解散可否、立証にハードル=厳しい要件、決定まで時間も―旧統一教会解散請求

解散命令請求後の流れ
解散命令請求後の流れ

 世界平和統一家庭連合(旧統一教会)の解散命令請求について、東京地裁が今後、非公開で双方から意見を聴く審問を開くなどして審理するが、専門家は「解散命令の要件は厳しい」として立証のハードルの高さを指摘する。教団側は全面的に争う方針で、決定までに時間を要するとの見方も出ている。
 オウム真理教の場合は、東京地検などの請求から地裁決定まで4カ月だった。文部科学省が初めて解散命令を請求した明覚寺は、幹部らの有罪判決が確定していたとはいえ、約2年を要した。
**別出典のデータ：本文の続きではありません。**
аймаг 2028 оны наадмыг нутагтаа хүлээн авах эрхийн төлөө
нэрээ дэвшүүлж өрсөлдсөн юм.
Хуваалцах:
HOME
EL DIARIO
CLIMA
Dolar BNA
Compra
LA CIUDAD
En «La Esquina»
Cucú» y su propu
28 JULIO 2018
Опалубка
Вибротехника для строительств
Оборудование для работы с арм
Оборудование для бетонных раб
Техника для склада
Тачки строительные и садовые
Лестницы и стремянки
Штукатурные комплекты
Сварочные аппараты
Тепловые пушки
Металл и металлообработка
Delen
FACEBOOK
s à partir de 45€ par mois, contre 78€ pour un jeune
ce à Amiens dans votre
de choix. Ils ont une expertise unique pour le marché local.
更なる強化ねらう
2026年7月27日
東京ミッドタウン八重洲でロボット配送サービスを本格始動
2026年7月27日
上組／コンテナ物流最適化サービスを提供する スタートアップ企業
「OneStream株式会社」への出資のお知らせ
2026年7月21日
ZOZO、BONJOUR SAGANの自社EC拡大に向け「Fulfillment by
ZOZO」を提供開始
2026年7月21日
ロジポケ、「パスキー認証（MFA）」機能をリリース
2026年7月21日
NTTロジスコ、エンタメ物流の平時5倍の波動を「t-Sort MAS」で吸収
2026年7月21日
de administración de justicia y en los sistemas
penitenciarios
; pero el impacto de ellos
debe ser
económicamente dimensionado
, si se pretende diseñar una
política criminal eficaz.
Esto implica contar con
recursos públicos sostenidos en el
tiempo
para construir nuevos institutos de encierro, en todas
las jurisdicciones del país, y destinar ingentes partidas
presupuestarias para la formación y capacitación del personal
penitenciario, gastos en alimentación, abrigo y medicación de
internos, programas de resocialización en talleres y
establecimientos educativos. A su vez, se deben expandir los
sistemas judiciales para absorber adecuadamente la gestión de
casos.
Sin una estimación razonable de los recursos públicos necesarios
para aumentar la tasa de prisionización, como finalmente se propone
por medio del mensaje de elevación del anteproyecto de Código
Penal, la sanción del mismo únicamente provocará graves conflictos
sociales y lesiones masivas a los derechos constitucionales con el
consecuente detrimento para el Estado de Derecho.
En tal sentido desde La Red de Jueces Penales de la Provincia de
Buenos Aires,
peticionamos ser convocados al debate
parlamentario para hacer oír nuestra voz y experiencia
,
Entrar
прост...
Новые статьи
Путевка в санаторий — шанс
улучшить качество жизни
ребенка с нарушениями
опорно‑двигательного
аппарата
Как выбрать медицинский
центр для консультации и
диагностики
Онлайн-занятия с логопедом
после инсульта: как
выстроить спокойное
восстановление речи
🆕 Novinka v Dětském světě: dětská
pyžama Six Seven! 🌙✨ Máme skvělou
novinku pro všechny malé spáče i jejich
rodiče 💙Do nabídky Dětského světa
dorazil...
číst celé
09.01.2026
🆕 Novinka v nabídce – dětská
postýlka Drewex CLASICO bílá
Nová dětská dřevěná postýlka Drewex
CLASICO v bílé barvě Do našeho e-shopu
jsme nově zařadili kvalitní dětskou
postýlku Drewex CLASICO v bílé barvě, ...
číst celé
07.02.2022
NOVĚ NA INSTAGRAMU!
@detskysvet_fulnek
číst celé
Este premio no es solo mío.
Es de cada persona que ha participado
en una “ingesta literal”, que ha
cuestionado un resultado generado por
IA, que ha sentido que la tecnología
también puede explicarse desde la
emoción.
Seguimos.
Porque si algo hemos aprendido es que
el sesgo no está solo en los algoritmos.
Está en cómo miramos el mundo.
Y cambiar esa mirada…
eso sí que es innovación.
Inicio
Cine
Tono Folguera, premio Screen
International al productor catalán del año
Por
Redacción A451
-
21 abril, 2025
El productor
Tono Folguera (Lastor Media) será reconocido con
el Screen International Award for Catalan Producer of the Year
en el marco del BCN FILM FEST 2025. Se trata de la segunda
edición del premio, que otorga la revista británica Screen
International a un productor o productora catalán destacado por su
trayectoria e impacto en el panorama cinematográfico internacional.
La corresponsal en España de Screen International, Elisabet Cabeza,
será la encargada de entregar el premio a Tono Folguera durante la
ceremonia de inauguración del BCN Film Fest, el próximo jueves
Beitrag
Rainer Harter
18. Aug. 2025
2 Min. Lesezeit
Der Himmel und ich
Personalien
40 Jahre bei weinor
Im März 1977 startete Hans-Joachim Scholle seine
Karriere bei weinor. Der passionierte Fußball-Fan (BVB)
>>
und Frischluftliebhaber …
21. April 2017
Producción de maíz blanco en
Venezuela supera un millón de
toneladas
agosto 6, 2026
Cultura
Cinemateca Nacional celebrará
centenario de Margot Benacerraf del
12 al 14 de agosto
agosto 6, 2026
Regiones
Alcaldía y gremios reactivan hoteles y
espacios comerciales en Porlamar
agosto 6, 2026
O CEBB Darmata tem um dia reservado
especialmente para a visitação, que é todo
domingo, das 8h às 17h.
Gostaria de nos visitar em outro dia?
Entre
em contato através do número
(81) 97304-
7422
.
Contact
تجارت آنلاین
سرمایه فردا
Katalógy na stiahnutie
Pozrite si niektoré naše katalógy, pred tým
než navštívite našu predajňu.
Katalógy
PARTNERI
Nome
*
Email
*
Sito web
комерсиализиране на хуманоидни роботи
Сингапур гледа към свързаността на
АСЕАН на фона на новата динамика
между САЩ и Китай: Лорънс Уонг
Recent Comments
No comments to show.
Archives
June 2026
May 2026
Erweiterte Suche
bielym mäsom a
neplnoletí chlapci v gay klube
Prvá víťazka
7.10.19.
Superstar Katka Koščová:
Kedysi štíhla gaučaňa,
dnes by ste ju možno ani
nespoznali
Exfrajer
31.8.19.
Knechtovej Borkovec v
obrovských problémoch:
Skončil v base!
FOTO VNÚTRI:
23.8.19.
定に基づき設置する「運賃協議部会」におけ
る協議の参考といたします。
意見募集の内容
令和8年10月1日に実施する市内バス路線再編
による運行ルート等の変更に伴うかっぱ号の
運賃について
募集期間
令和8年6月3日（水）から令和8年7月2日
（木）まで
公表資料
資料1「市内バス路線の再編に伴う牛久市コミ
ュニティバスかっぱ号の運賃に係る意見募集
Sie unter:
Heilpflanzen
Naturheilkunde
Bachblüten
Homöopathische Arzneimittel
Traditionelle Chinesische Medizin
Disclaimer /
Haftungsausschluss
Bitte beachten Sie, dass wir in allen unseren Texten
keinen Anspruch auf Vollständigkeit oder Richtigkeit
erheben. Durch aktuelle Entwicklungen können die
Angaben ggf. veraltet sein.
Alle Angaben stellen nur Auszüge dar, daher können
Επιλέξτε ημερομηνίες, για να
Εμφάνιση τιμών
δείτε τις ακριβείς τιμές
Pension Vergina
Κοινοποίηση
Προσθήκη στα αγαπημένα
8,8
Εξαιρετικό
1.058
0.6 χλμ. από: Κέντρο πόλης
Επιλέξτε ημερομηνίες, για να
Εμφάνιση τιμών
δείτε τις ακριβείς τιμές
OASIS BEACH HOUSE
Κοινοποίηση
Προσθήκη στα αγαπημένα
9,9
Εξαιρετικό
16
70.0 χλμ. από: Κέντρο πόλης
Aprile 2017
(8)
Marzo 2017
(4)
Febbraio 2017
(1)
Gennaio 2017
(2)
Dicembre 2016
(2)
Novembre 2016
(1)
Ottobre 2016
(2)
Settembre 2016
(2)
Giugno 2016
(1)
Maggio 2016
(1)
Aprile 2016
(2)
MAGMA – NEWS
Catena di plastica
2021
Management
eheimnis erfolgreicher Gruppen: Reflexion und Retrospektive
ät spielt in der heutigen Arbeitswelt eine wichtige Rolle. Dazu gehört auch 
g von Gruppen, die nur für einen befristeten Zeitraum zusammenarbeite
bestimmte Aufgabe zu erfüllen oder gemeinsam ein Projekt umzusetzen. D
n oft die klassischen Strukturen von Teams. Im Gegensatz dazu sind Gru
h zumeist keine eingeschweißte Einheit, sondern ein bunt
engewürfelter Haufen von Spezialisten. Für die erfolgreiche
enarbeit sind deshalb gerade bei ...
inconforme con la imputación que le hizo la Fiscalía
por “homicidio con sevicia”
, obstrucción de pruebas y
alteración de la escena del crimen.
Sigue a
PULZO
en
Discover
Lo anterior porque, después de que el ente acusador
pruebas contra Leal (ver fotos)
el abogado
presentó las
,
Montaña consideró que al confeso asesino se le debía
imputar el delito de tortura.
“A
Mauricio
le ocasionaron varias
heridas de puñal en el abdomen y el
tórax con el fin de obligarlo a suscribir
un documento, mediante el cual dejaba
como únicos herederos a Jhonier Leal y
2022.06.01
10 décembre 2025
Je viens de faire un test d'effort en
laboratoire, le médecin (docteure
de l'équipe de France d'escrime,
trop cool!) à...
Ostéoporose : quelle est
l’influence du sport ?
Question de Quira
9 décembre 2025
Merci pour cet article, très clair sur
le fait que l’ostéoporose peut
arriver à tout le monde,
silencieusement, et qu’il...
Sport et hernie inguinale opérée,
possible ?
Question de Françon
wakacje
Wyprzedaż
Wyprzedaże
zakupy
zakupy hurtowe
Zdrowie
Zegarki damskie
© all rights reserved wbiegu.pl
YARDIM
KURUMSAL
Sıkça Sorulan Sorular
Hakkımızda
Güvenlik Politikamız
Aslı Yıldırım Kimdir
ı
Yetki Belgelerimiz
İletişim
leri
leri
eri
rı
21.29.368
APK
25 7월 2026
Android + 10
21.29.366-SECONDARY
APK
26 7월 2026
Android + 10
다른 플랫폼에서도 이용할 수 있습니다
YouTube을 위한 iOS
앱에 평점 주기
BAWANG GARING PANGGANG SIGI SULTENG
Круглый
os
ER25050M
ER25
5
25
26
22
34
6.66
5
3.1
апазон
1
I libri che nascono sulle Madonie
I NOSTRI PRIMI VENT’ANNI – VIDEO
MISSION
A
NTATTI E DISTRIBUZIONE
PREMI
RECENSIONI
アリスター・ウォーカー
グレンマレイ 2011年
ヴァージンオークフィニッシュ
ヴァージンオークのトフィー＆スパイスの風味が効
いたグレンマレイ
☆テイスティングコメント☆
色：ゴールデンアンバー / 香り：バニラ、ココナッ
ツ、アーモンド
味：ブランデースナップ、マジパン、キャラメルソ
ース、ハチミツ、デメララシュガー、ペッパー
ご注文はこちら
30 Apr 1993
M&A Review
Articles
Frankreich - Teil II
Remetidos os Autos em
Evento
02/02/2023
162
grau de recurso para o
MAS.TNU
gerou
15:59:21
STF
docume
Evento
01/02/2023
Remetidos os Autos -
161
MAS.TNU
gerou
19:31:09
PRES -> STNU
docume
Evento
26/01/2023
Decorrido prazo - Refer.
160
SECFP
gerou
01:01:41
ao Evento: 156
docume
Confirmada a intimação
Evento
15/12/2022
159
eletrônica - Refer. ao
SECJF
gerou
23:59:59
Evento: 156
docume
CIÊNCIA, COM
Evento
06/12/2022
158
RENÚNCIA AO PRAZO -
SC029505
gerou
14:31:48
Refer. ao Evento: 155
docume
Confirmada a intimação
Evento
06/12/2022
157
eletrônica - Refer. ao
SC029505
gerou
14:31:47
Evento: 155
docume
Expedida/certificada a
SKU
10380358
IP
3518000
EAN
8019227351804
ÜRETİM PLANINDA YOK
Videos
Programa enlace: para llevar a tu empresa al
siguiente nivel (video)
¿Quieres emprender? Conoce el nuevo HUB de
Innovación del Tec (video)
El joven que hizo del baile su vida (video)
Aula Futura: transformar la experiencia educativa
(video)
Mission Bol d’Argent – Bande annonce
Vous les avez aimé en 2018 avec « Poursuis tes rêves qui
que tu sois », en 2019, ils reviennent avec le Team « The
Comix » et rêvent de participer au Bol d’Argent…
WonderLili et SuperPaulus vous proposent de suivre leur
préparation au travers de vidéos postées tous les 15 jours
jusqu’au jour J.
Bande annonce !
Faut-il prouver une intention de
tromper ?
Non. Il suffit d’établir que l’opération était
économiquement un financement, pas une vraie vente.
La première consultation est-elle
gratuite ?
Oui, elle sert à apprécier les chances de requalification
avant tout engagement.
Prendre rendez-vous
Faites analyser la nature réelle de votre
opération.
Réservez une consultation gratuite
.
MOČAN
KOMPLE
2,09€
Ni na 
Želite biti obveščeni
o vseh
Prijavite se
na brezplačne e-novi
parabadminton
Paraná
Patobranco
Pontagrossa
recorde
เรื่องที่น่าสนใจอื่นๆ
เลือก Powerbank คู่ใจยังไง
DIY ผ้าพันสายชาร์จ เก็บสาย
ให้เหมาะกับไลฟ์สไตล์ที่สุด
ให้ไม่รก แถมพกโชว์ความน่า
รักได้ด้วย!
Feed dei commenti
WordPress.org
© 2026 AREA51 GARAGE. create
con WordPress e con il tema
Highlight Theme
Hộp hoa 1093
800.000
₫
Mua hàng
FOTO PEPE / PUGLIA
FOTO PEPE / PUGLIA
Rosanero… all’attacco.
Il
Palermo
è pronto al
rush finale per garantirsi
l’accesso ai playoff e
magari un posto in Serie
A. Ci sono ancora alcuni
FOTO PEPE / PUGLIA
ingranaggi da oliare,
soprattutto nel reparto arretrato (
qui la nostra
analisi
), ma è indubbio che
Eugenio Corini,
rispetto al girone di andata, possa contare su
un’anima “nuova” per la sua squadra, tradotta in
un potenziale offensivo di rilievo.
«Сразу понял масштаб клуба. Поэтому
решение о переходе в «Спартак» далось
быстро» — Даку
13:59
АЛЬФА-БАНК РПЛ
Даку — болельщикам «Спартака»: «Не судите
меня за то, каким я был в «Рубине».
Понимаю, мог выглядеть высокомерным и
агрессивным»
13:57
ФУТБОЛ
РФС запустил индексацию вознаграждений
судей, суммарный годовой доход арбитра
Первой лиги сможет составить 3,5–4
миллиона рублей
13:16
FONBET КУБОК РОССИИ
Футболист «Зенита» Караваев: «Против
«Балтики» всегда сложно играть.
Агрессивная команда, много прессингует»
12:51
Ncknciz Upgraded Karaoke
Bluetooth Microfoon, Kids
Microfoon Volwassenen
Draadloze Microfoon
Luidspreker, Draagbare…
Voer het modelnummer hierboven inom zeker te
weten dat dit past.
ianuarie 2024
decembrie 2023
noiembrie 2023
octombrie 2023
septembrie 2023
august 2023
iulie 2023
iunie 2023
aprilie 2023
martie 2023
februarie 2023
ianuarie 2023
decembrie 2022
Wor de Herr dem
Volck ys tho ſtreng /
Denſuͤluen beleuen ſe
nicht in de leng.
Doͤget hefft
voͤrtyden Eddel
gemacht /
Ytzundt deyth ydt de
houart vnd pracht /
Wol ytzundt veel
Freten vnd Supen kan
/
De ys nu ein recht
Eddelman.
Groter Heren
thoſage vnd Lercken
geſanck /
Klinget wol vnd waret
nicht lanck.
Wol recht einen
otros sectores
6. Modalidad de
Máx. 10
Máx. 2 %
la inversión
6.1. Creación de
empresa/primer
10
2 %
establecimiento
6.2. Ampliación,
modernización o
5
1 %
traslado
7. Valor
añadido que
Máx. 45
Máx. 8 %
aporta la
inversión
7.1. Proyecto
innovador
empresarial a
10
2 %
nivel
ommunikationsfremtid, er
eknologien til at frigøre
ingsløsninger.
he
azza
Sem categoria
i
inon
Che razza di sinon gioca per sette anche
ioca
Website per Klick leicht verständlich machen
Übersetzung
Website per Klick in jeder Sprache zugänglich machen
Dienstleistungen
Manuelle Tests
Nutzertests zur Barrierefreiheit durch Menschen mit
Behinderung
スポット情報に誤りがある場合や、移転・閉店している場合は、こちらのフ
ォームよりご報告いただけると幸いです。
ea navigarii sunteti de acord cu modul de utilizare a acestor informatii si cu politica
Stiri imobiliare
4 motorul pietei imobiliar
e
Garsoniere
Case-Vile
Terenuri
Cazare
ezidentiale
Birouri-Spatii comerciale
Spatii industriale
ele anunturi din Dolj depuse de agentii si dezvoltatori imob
 ベテラン裁判官の一人は、教団幹部が刑事罰を受けたことがない旧統一教会について「難しい判断になるのではないか」とし、審理の長期化を予測する。仮に解散命令が出たとしても上訴が可能で、確定にはさらに時間がかかる見通しだ。
 教団側は徹底抗戦の構えだ。オウム真理教のケースで、東京高裁が解散命令の要件について「代表役員らが法人の名の下に築いた人的・物的組織などを利用し、刑法などの定める禁止規範、命令規範に違反する行為」などと示し、明覚寺に解散を命じた和歌山地裁も踏襲した例を引き合いに、不法行為を定めた民法は禁止規範に当たらず、該当しないと反論する。
 宗教法人審議会会長を務めた経験がある大石眞・京都大名誉教授(憲法・宗教法)は「論理的には民法の不法行為も解散事由に入り得るが、何が該当するか争ってみないと分からない」と指摘する。「実質的な強制力がない調査で証拠を集めるところにもともとの難しさがある」とし、「解散命令は人で言うと死刑判決に相当するため要件は厳しく、かなり説得力をもった証明が必要。行政側は組織性、悪質性、継続性の三つの要件を設定しているが、裁判官は法文に照らして判断することになる」と話している。